» Что сделать: Перепишите фрагмент текста о «Чреве Парижа», который открывается словами «Что сыры! Сами» и завершается словами «превращается в еду.», заменив «сливами» на «яблоками».

» Выбранный отрывок:
Понемногу Центральный рынок перестал в его представлении быть всего лишь декорацией, фоном, превратившись в мифическое существо и сделавшись главным героем романа. Интрига в «Чреве Парижа» строится на противопоставлении тощих и толстых. Мечтатель Флоран, из числа «тощих», бывший осужденный и беглый каторжник, снова увлекается политикой и создает тайное общество. Но его выдадут, он будет арестован и снова отправится в Кайенн. Его сводный брат Кеню, «толстый», разбогатевший колбасник, и жена Кеню Лиза, мещаночка с сонной плотью и корыстным умом, не способны представить себе, как это честные люди могут умирать с голоду.

Золя доказывал, что тощие, наивные идеалисты, неизменно терпят поражение от толстых, которые при любом режиме только о том и думают, как бы набить карманы, и «Чрево Парижа» в связи с этим заканчивалось выводами не менее пессимистическими, чем «Карьера Ругонов». Однако читателей того времени поражал не столько глубокий смысл книги, сколько тот поразительный фейерверк ощущений, который вырывался с ее страниц. Шла ли речь о подвозе рыбы, о ее хлынувшей потоком сверкающей чешуе, о беспокойном копошении лангустов, окутанных свежим запахом прилива, или о крепостных валах разнообразнейших сыров, источающих нежное зловоние: от бри до камамбера и от рокфора до канталя, – каждый квадратный метр этого храма жратвы потакал самым низменным желаниям человека и призывал его забыть обо всем, кроме радостей чревоугодия. «Здесь, рядом с фунтовыми брусками масла, завернутыми в листья свеклы, раскинулся громадный, словно рассеченный топором сыр канталь; далее следовали: головка золотистого честера, головка швейцарского, подобного колесу, отвалившемуся от колесницы варвара; круглые голландские сыры, напоминавшие отрубленные головы, с запекшимися брызгами крови; она кажутся твердыми, как черепа, поэтому голландский сыр и прозвали „мертвой головой“… У трех головок бри, лежавших на круглых дощечках, были меланхолические физиономии угасших лун; две из них, уже очень сухие, являли собой полнолуние, а третья была луной на ущербе, она таяла, истекая белой жижей, образовавшей лужицу, и угрожала снести тонкие дощечки, с помощью которых тщетно старались сдержать ее напор… А рокфоры под стеклянными колпаками тоже тщились казаться знатными господами; физиономии у них были нечистые и жирные, испещренные синими и желтыми жилками, как у богачей, больных постыдной болезнью от излишнего пристрастия к трюфелям. Жесткие, сероватые сырки из козьего молока, те, что лежали рядом на блюде и были величиной с детский кулак, напоминали камушки, которые катятся из-под копыт козла-вожака, когда он мчится вперед по извилистой горной тропинке. Затем в общий хор вступали самые духовитые сыры».

Что сыры! Сами торговки съестным у Золя были насквозь пропитаны стойким благоуханием. От юбок зеленщицы Саррьетты пахло сливами. От нормандки, словно неистребимым ароматом духов, въевшимся в гладкую кожу, «веяло приливом, этот душок исходил от ее гордых грудей, царственных рук, гибкой талии, придавая терпкий оттенок ее женскому запаху». Цветочница Кадина сама по себе была «нежным живым букетом». Казалось, на Центральном рынке все – и люди, и вещи – превращается в еду.

» Исходные записи:
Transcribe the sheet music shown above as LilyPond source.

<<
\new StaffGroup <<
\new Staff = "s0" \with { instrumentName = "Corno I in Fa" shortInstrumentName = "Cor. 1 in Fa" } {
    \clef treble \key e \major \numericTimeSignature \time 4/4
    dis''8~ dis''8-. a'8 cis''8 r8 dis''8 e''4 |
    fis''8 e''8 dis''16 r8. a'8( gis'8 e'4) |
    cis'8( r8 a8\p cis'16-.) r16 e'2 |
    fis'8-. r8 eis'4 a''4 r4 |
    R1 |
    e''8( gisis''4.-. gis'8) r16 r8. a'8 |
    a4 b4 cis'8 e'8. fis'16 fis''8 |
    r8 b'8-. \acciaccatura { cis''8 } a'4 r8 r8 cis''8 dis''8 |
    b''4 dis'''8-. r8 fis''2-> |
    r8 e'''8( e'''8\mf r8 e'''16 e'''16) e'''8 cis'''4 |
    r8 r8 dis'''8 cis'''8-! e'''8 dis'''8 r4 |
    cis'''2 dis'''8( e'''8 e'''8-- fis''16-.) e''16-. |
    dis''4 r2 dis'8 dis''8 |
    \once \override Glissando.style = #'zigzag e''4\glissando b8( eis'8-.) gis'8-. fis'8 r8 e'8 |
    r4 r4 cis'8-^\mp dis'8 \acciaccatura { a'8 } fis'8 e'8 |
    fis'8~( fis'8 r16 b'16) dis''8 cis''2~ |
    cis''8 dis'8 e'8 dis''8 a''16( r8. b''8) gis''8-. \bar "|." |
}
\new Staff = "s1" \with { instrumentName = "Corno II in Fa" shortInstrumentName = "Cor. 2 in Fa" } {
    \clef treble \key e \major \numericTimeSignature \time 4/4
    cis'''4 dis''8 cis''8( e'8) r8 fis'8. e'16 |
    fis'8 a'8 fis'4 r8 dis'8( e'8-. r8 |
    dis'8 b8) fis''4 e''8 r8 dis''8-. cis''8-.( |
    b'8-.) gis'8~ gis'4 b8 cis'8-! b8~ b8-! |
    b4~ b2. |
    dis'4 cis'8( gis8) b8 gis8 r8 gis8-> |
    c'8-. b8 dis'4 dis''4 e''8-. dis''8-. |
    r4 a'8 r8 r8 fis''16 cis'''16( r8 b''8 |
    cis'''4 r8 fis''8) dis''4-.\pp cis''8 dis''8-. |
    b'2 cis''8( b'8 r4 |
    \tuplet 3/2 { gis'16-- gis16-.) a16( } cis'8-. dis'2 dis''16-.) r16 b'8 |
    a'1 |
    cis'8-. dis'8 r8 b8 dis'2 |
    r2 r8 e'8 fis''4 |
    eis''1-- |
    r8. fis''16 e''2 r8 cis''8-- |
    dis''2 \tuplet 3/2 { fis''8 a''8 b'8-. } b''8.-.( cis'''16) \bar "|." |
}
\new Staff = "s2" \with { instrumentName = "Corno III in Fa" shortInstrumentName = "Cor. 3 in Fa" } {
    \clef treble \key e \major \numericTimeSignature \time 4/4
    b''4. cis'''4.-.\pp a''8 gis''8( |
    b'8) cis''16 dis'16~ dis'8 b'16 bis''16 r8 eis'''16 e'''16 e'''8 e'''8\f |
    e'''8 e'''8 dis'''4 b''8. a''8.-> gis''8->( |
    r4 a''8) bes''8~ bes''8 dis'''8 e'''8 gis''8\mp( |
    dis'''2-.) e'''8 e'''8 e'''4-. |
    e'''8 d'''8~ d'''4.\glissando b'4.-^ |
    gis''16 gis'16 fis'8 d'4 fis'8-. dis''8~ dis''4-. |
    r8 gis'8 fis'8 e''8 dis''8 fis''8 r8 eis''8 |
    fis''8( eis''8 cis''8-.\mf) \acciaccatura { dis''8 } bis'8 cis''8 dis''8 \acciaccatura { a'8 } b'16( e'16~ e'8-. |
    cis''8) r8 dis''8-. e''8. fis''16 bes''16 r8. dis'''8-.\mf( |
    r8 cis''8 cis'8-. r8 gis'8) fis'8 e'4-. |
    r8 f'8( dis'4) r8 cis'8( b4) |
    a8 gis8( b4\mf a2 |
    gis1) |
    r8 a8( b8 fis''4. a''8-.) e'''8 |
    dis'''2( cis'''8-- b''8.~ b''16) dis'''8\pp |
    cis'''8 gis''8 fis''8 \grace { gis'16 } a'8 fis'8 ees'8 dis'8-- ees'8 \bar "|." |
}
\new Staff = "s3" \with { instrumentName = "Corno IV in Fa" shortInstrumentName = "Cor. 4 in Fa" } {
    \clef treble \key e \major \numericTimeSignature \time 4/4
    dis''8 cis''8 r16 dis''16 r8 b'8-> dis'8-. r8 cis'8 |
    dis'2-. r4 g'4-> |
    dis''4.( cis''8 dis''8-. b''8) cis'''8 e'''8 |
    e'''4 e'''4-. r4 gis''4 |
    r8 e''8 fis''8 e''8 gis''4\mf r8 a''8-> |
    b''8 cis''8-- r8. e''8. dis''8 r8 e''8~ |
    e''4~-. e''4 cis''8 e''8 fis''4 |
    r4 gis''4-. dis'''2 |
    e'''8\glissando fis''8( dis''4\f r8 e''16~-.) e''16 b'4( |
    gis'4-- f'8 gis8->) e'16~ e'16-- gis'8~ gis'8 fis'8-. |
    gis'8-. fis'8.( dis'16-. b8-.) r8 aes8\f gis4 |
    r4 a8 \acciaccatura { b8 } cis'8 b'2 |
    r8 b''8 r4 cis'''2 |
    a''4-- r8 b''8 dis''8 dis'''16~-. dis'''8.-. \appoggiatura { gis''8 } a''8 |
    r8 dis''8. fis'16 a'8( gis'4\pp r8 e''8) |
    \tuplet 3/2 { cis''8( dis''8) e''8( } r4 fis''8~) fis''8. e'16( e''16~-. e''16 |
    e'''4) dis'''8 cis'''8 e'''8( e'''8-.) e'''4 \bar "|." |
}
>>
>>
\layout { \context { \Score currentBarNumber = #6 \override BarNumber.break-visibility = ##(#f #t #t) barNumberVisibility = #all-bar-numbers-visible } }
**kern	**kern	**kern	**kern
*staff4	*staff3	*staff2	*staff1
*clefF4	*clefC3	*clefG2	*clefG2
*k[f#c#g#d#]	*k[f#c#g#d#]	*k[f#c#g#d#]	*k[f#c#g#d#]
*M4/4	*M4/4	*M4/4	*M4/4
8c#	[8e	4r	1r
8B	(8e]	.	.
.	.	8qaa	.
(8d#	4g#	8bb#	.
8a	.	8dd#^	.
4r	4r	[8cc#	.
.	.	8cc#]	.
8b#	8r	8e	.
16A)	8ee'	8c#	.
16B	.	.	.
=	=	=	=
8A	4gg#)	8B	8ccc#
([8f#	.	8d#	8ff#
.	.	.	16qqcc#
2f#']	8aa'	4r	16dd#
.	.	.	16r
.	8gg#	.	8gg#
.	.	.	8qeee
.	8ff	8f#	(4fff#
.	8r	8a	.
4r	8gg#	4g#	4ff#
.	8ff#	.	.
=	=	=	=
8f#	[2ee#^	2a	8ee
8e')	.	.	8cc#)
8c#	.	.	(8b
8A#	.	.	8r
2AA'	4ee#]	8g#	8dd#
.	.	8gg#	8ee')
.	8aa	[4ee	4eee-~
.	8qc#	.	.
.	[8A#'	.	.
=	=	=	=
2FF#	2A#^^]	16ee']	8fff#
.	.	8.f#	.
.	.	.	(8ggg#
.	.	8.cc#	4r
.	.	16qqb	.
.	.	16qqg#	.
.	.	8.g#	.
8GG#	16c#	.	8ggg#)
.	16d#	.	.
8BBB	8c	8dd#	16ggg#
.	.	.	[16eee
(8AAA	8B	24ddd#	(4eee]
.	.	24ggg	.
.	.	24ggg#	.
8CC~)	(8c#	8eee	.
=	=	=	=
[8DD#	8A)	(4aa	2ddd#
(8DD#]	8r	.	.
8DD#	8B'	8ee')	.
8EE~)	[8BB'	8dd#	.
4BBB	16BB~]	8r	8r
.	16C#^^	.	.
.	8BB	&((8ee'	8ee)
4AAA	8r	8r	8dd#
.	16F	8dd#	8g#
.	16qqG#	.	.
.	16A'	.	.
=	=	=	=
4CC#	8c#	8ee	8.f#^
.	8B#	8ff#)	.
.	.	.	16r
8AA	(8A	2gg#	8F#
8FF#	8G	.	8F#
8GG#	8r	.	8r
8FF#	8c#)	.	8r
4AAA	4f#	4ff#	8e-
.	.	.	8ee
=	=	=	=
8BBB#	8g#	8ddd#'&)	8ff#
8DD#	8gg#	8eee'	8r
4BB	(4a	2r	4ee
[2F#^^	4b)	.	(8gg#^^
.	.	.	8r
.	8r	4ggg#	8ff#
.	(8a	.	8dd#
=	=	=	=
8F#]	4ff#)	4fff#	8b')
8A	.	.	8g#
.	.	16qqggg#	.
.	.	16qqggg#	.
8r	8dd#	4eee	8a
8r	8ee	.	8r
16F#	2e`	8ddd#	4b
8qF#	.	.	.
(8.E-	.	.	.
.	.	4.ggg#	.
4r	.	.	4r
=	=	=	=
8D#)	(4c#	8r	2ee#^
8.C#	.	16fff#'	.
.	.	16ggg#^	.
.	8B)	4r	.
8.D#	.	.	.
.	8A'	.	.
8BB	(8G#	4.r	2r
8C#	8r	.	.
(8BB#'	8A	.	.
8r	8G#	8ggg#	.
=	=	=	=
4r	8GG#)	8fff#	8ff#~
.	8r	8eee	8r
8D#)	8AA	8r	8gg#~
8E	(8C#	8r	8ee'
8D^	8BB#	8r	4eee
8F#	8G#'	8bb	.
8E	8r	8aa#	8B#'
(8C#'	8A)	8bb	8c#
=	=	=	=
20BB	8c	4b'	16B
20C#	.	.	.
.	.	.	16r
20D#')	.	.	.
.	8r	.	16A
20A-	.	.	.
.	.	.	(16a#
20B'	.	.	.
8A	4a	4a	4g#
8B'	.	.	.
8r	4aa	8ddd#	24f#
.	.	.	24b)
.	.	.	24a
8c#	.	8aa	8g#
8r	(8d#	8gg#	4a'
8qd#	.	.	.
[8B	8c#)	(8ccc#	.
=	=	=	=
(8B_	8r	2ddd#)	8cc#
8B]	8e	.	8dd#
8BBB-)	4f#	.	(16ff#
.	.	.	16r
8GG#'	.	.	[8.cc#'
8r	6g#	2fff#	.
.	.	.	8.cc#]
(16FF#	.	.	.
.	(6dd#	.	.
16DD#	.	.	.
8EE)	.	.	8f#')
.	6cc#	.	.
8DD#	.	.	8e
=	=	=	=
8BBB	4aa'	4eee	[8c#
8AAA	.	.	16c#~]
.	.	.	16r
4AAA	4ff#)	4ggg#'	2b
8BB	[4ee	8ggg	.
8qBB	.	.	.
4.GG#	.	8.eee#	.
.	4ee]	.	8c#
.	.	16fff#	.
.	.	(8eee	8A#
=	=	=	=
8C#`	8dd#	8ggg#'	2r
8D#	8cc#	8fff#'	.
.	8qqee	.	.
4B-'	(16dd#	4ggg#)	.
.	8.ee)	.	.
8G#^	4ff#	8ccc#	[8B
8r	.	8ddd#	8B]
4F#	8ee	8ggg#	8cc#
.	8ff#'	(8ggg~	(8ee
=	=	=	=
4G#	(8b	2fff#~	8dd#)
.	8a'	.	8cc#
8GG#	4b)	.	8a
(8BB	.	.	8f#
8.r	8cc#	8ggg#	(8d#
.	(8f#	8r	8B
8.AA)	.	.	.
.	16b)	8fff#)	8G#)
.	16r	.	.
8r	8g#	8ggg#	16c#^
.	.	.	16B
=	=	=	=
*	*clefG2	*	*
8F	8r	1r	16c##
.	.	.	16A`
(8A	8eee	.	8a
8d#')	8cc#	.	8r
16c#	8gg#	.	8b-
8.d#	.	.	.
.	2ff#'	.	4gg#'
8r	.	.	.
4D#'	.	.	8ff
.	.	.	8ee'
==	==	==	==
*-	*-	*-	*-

» Решение задания:
Что сыры! Сами торговки съестным у Золя были насквозь пропитаны стойким благоуханием. От юбок зеленщицы Саррьетты пахло яблоками. От нормандки, словно неистребимым ароматом духов, въевшимся в гладкую кожу, «веяло приливом, этот душок исходил от ее гордых грудей, царственных рук, гибкой талии, придавая терпкий оттенок ее женскому запаху». Цветочница Кадина сама по себе была «нежным живым букетом». Казалось, на Центральном рынке все – и люди, и вещи – превращается в еду.